Published Alumna: ‘The Dictator’s Wife’
'A sumptuously written story, which demands to be devoured in one sitting'--GLAMOUR
'A remarkable new talent' --ANTHONY HOROWITZ
We are delighted to share that RHSB alumna Freya Berry has had her debut novel The Dictator's Wife published.
The story follows a captivating dictator's wife standing trial for her dead husband's crimes, and the web of secrets she weaves around her young female lawyer. Partly inspired by Freya’s time as a journalist following Melania Trump in the 2016 US election, it is an exploration of female power, complicity and sacrifice, and the relationship between mothers and daughters. The Dictator’s Wife is set in Eastern Europe, where Freya travelled for several months as research, hearing stories of lives under Communism and having many adventures, including on her first night when I was teargassed while attending an anti-government protest in Bucharest.

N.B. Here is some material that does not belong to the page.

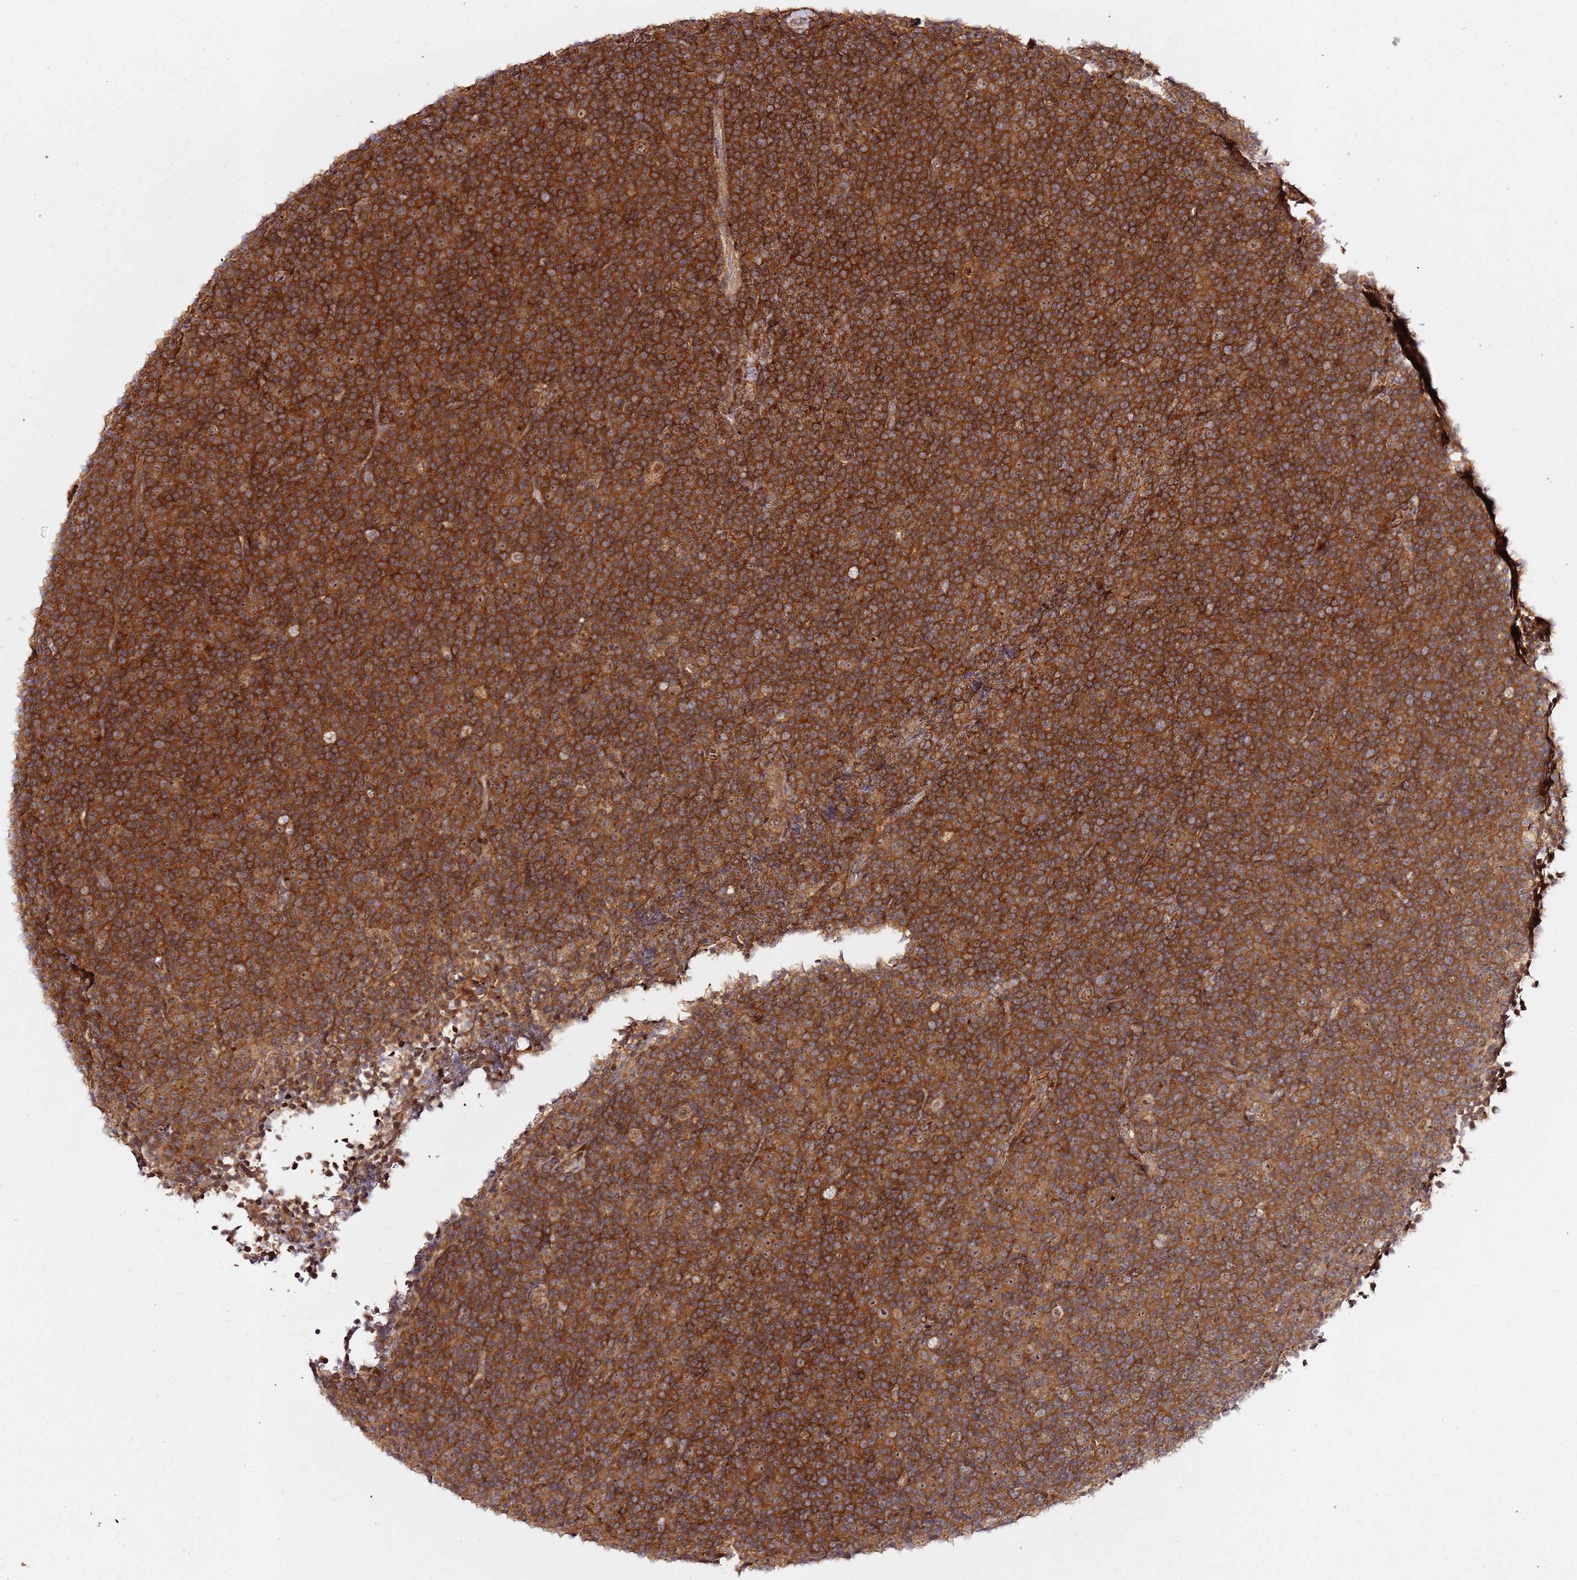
{"staining": {"intensity": "strong", "quantity": ">75%", "location": "cytoplasmic/membranous,nuclear"}, "tissue": "lymphoma", "cell_type": "Tumor cells", "image_type": "cancer", "snomed": [{"axis": "morphology", "description": "Malignant lymphoma, non-Hodgkin's type, Low grade"}, {"axis": "topography", "description": "Lymph node"}], "caption": "High-power microscopy captured an immunohistochemistry (IHC) image of low-grade malignant lymphoma, non-Hodgkin's type, revealing strong cytoplasmic/membranous and nuclear positivity in about >75% of tumor cells.", "gene": "PRMT7", "patient": {"sex": "female", "age": 67}}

Available to purchase online from many recognised book sellers, The Dictator’s Wife is published by Hachette's Headline and has received wonderful endorsements from Marian Keyes, Anthony Horowitz, Emma Stonex and Harlan Coben among others, and it is a Best Book of February from Waterstone's.
Freya has many happy memories of her time at RHSB and especially remembers being sent to Miss Bevan (then Head of the Junior School at Hope House)’s office having let off a stink bomb – which Freya puts down to reading too much Enid Blyton! She left RHSB in 2002 when her parents moved to Bristol and then went on to read English at Trinity College Cambridge. Sheila Hirst had been Freya’s favourite teacher at RHSB and a particular influence in deciding on her chosen subject! Following University Freya became a journalist at Reuters, covering corporate mergers and acquisitions and later Brexit. Around the time Freya decided to quit and write a book she had an offer from the Daily Mail to cover the 2016 US election in New York. This planted the seed for The Dictator's Wife. Freya explains ‘I'm fascinated by public perception and private fact; by ambiguity and the manipulation of truth; and by how our rational minds can so easily be overpowered by fear, and glamour.’
Splitting her time between London and the beautiful beaches of Wales, Freya is currently adding the finishing touches to a second book about female explorers.